Ryan is an executive at a small, but well-known legal technology company. Prior to his jump to the vendor side, he served for 3 years as Legal Technology Innovation Architect at Norton Rose Fulbright, running Technology Innovation projects around the world. His sense of humor and remarkable tolerance for verbal and psychological abuse has gotten him through more than 15 years in Legal Technology. In 2015, McClead was named a FastCase 50 recipient, and in 2018, he was elected a Fellow in the College of Law Practice Management. In past lives, he was a Knowledge Manager, a Systems Analyst, an “IT Guy”, a Fashion Merchandiser and Theater Composer.

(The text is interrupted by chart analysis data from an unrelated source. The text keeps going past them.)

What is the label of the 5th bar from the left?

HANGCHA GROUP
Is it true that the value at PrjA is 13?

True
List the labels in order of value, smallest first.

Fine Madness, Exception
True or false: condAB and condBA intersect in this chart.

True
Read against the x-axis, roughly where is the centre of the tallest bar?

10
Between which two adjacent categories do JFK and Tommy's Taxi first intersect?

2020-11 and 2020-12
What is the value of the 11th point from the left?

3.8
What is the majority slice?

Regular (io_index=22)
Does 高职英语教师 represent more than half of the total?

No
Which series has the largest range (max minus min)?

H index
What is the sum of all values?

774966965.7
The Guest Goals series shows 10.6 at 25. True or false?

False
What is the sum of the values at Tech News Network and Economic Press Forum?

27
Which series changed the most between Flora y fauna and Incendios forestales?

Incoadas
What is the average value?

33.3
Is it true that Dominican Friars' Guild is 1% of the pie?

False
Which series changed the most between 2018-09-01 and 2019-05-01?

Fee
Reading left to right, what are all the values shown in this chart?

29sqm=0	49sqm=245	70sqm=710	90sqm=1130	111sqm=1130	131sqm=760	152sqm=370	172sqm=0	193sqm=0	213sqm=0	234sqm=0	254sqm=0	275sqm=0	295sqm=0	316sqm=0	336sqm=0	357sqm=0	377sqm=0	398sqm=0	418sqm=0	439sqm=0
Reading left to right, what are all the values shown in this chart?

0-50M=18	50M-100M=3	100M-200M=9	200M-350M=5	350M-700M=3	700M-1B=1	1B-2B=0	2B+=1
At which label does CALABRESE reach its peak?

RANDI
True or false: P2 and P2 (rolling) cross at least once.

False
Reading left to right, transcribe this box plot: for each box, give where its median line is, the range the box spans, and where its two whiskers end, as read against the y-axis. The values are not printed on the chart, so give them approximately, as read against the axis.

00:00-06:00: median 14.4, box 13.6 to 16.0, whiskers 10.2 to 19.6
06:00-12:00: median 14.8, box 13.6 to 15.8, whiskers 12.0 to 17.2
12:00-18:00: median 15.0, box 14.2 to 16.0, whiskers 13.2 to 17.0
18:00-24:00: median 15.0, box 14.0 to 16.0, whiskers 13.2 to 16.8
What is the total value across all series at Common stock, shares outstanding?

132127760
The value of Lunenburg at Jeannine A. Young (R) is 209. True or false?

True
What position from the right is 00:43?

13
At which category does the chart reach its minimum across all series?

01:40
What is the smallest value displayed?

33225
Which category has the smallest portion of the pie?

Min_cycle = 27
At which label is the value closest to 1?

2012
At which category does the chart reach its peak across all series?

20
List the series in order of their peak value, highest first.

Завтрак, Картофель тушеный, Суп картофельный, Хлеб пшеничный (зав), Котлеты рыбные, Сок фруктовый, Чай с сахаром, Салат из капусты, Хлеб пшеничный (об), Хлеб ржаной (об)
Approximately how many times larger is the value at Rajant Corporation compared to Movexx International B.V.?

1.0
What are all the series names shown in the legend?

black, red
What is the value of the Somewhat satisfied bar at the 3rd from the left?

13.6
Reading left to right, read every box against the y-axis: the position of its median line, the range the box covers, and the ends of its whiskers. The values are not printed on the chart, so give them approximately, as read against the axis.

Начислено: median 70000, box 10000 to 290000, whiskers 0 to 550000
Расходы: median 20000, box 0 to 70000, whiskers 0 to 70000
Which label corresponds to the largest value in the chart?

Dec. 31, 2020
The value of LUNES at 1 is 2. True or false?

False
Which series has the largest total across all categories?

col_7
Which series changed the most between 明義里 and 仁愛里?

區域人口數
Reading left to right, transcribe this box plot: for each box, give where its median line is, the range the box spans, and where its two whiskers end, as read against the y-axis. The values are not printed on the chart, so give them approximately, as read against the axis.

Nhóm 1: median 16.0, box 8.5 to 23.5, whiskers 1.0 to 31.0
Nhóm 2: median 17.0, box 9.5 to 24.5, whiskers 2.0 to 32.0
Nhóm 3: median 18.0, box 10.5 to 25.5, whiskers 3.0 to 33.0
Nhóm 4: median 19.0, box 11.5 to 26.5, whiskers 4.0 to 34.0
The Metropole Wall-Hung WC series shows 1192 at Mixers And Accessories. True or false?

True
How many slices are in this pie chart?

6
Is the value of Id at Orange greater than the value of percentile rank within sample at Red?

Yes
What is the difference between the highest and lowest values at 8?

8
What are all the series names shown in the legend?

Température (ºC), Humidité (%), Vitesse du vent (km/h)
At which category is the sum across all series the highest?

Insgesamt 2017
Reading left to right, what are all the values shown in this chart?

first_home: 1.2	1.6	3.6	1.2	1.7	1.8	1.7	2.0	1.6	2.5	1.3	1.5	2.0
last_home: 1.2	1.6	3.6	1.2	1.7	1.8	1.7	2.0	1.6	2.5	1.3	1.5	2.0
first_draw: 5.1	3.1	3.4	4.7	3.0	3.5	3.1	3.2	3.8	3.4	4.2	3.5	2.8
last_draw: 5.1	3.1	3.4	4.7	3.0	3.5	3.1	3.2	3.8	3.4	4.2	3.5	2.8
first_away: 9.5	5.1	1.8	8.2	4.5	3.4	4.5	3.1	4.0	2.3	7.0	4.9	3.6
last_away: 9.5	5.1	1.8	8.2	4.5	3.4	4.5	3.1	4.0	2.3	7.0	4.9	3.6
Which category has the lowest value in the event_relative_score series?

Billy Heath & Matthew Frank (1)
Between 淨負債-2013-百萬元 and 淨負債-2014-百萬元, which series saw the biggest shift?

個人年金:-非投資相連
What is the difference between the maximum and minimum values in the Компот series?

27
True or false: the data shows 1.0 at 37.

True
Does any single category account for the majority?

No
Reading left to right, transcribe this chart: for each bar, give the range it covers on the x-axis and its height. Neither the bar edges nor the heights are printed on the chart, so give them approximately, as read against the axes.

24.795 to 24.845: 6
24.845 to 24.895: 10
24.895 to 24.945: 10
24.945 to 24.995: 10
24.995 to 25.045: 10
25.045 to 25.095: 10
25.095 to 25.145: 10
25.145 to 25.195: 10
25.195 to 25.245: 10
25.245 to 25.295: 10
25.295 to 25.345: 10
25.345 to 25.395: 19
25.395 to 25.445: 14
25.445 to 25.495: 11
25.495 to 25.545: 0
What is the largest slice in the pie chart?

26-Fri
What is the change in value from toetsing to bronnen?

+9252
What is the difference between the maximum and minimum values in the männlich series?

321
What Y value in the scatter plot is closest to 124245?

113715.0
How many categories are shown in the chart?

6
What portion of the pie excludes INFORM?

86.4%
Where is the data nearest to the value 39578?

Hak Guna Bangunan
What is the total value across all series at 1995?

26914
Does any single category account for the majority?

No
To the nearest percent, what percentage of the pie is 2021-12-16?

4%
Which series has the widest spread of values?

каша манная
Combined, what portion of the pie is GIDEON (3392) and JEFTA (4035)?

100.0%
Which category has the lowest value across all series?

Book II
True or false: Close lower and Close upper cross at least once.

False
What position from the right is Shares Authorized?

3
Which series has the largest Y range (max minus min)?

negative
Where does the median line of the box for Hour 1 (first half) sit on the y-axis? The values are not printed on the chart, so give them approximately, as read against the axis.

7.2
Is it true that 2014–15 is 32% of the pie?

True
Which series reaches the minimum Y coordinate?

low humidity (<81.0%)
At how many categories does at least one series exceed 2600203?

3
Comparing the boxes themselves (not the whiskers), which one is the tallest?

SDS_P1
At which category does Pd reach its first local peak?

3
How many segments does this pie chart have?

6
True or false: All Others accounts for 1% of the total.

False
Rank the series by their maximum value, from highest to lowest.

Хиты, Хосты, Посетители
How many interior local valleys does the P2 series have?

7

  • I am hooked on this series Ryan!

    I see client-centric legal services in a slightly different way – more from a Service Design perspective (and one day I'll write about how that applies to legal ;)), but agree that a heavy dose of user-centred thinking could lead to competitive advantage for bigger firms that struggle with thinking about the client experience on a matter-by-matter basis.

    Particularly if you compare the much larger firms with smaller firms which, almost by virtue of their size, are able to deliver by default more client-centric services. (In your analogy: compare an experience with say, an alternative health practitioner and being admitted to hospital for a surgical procedure.)

    Anyway – thanks for an inspiring narrative!


  • Great topic.. Being a Dallas Personal Injury Attorney, as per client payment I don't really pitch payment not until my client gets his compensation.. Of course I get a little percentage that my client get.